Destruction is a mirage
Playing in the world’s desert
The past is a blank spot
Encountered frequently in time.

It caresses lips
In the thirst of life
But there’s nothing within
Empty is the vessel of death.

The pages of the collection are full of such sentiments. One feels that this was Pasan’s constant grapple, a contention which made most things material, procedural and even social appear as meaningless to the poet.  He was, most agree, mostly a here-now-gone-now kind of person.  Transient.  Without fixed abode materially or socially.

ජීවිතය සඟලක් මිරිවැඩි 
කාලයේ මඟ මත ගෙවී යන 
කබල් වී ගැලවිලා යනු ඇත 
ලෝකයේ පාවලින් ඉවතට

Life is but a pair of shoes
Worn out on the streets of time
Decay it must and come apart
From the world's feet away

He ‘came apart’ a long time ago.  Indeed, it is as though the major part of his life was ‘worldless’ for the simple reason that the way he walked ensure that it did not take too long for his life to divorce the world or vice versa. 

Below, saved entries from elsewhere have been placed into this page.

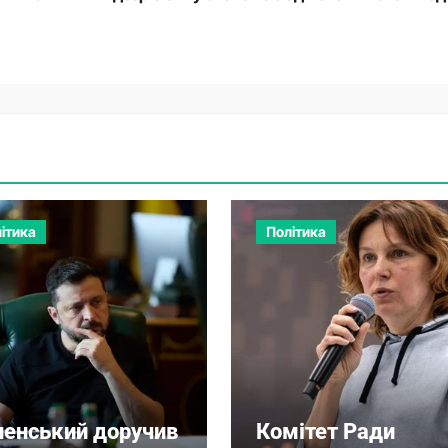
ітика
Політика
ленський доручив
Комітет Ради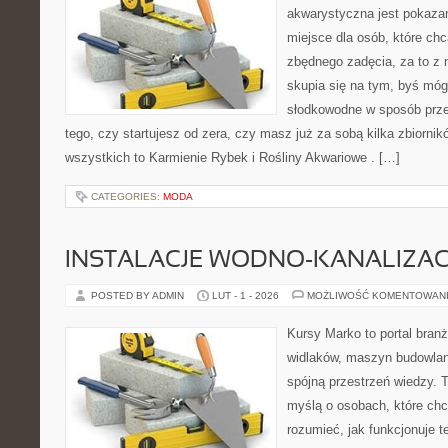
akwarystyczna jest pokazan
miejsce dla osób, które ch
zbędnego zadęcia, za to z 
skupia się na tym, byś móg
słodkowodne w sposób prze
tego, czy startujesz od zera, czy masz już za sobą kilka zbiornik
wszystkich to Karmienie Rybek i Rośliny Akwariowe . […]
CATEGORIES:
MODA
INSTALACJE WODNO-KANALIZAC
POSTED BY ADMIN
LUT - 1 - 2026
MOŻLIWOŚĆ KOMENTOWAN
Kursy Marko to portal branż
widlaków, maszyn budowlan
spójną przestrzeń wiedzy. 
myślą o osobach, które chc
rozumieć, jak funkcjonuje te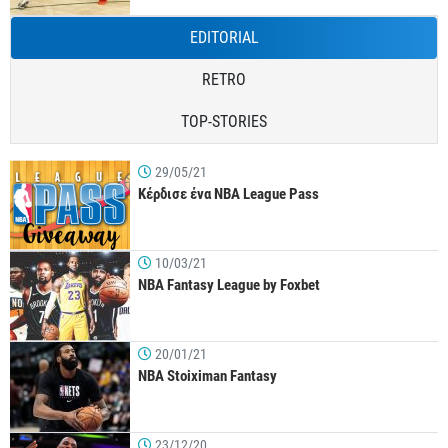
EDITORIAL
RETRO
TOP-STORIES
29/05/21
Κέρδισε ένα NBA League Pass
10/03/21
NBA Fantasy League by Foxbet
20/01/21
NBA Stoiximan Fantasy
23/12/20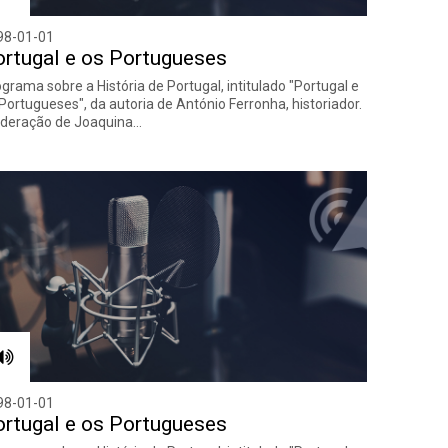
98-01-01
rtugal e os Portugueses
grama sobre a História de Portugal, intitulado "Portugal e
Portugueses", da autoria de António Ferronha, historiador.
deração de Joaquina…
98-01-01
rtugal e os Portugueses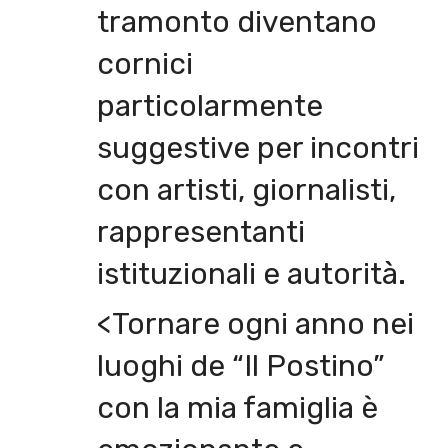
tramonto diventano
cornici
particolarmente
suggestive per incontri
con artisti, giornalisti,
rappresentanti
istituzionali e autorità.
<Tornare ogni anno nei
luoghi de “Il Postino”
con la mia famiglia è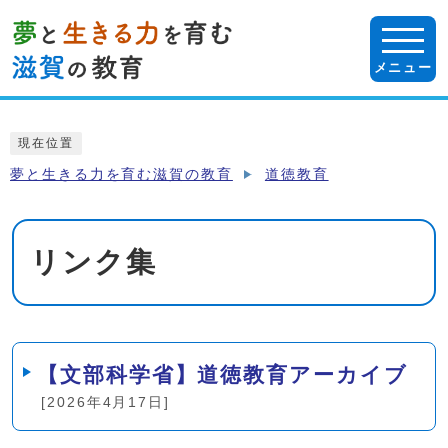
ページの先頭です
メニュー
ここから本文です
現在位置
夢と生きる力を育む滋賀の教育
道徳教育
リンク集
メインメニュー
【文部科学省】道徳教育アーカイブ
[2026年4月17日]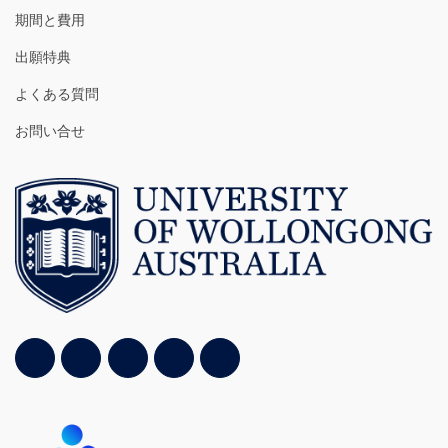
期間と費用
出願特典
よくある質問
お問い合せ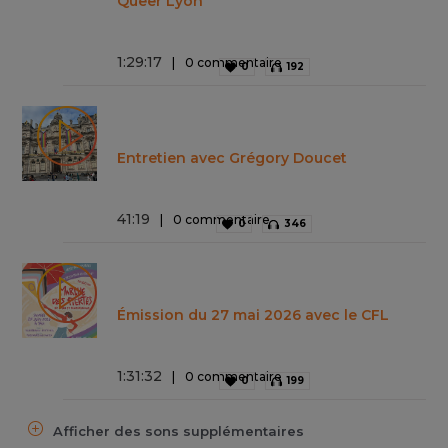
Queer Lyon
1
:
29
:
17
0 commentaire
0
192
Entretien avec Grégory Doucet
41
:
19
0 commentaire
0
346
Émission du 27 mai 2026 avec le CFL
1
:
31
:
32
0 commentaire
0
199
Afficher des sons supplémentaires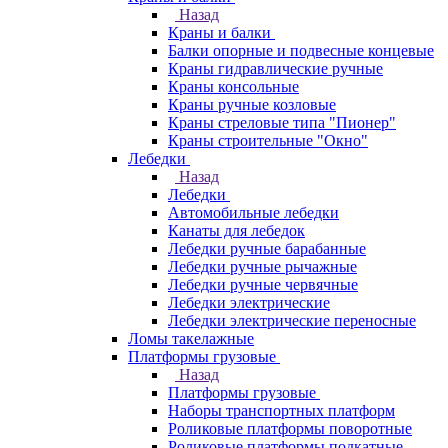
Назад
Краны и балки
Балки опорные и подвесные концевые
Краны гидравлические ручные
Краны консольные
Краны ручные козловые
Краны стреловые типа "Пионер"
Краны строительные "Окно"
Лебедки
Назад
Лебедки
Автомобильные лебедки
Канаты для лебедок
Лебедки ручные барабанные
Лебедки ручные рычажные
Лебедки ручные червячные
Лебедки электрические
Лебедки электрические переносные
Ломы такелажные
Платформы грузовые
Назад
Платформы грузовые
Наборы транспортных платформ
Роликовые платформы поворотные
Роликовые платформы подкатные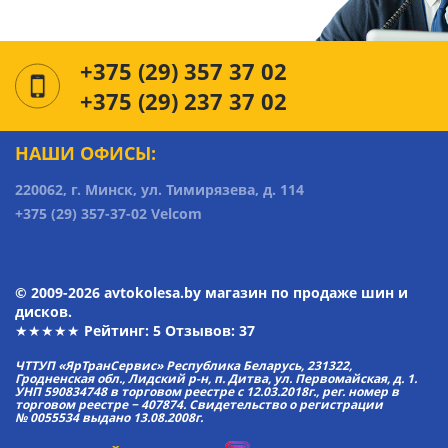
+375 (29) 357 37 02
+375 (29) 237 37 02
НАШИ ОФИСЫ:
220062, г. Минск, ул. Тимирязева, д. 114
+375 (29) 357-37-02 Velcom
© 2009-2026 avtokolesa.by магазин по продаже шин и
дисков.
★★★★★ Рейтинг:
5
Отзывов: 37
ЧТТУП «ЯрТранСервис» Республика Беларусь, 231322,
Гродненская обл., Лидский р-н, п. Дитва, ул. Первомайская, д. 1.
УНП 590834748 в торговом реестре с 12.03.2018г., рег. номер в
торговом реестре − 407874. Свидетельство о регистрации
№ 0055534 выдано 13.08.2008г.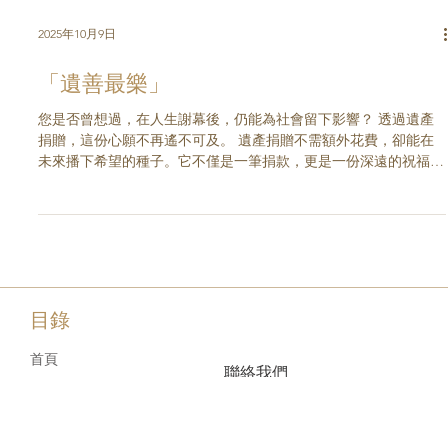
2025年10月9日
「遺善最樂」
您是否曾想過，在人生謝幕後，仍能為社會留下影響？ 透過遺產
捐贈，這份心願不再遙不可及。 遺產捐贈不需額外花費，卻能在
未來播下希望的種子。它不僅是一筆捐款，更是一份深遠的祝福，
無聲卻有力的承諾 —— 傳遞您對教育的信念，延續您珍視的價
值，照亮一代又一代的生命。...
目錄
首頁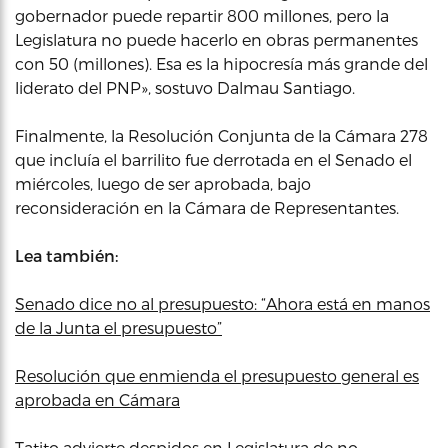
gobernador puede repartir 800 millones, pero la
Legislatura no puede hacerlo en obras permanentes
con 50 (millones). Esa es la hipocresía más grande del
liderato del PNP», sostuvo Dalmau Santiago.
Finalmente, la Resolución Conjunta de la Cámara 278
que incluía el barrilito fue derrotada en el Senado el
miércoles, luego de ser aprobada, bajo
reconsideración en la Cámara de Representantes.
Lea también:
Senado dice no al presupuesto: “Ahora está en manos
de la Junta el presupuesto”
Resolución que enmienda el presupuesto general es
aprobada en Cámara
Tatito advierte despidos en Legislatura de no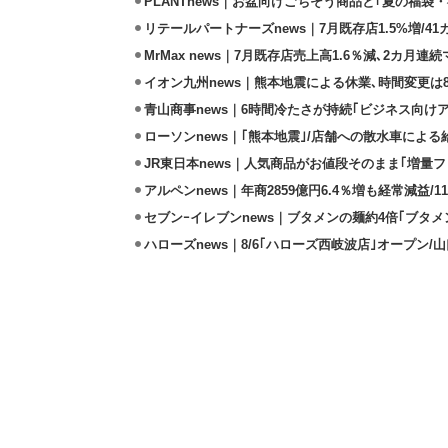
PLANTnews｜お盆向けごちそう商品と｢夏の福袋・
リテールパートナーズnews｜7月既存店1.5%増/4
MrMax news｜7月既存店売上高1.6％減､2カ月連
イオン九州news｜熊本地震による休業､時間変更は8店
青山商事news｜6時間冷たさが持続｢ビジネス向け
ローソンnews｜｢熊本地震｣/店舗への散水車によ
JR東日本news｜人気商品がお値段そのまま｢増量フェ
アルペンnews｜年商2859億円6.4％増も経常減益/
セブンｰイレブンnews｜ブタメンの麺約4倍｢ブタメン
ハローズnews｜8/6｢ハローズ西岐波店｣オープン/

And in the end, he died, this man who according to many never lived or, put another way, in the end he lived, this man who according to many died a long time ago.  Pasan wrote his own eulogy which was self-description as well as eulogy for those left behind, live and yet so dead.

ජීවත් වෙන එක් මිනිසෙක් 
බහාලූ පෙට්ටියක් 
මළ මිනිසුන් හතර දෙනෙක් 
ඔසවාගෙන යනු දුටුවෙමි

A live man
Laid down in a box
Carried by four dead men
This I did see. 

And he left us asking not so much ‘what did he see?’ as ‘what do we see?’  He left us, in this collection ironically titled ‘Impermanence’, some timeless lines.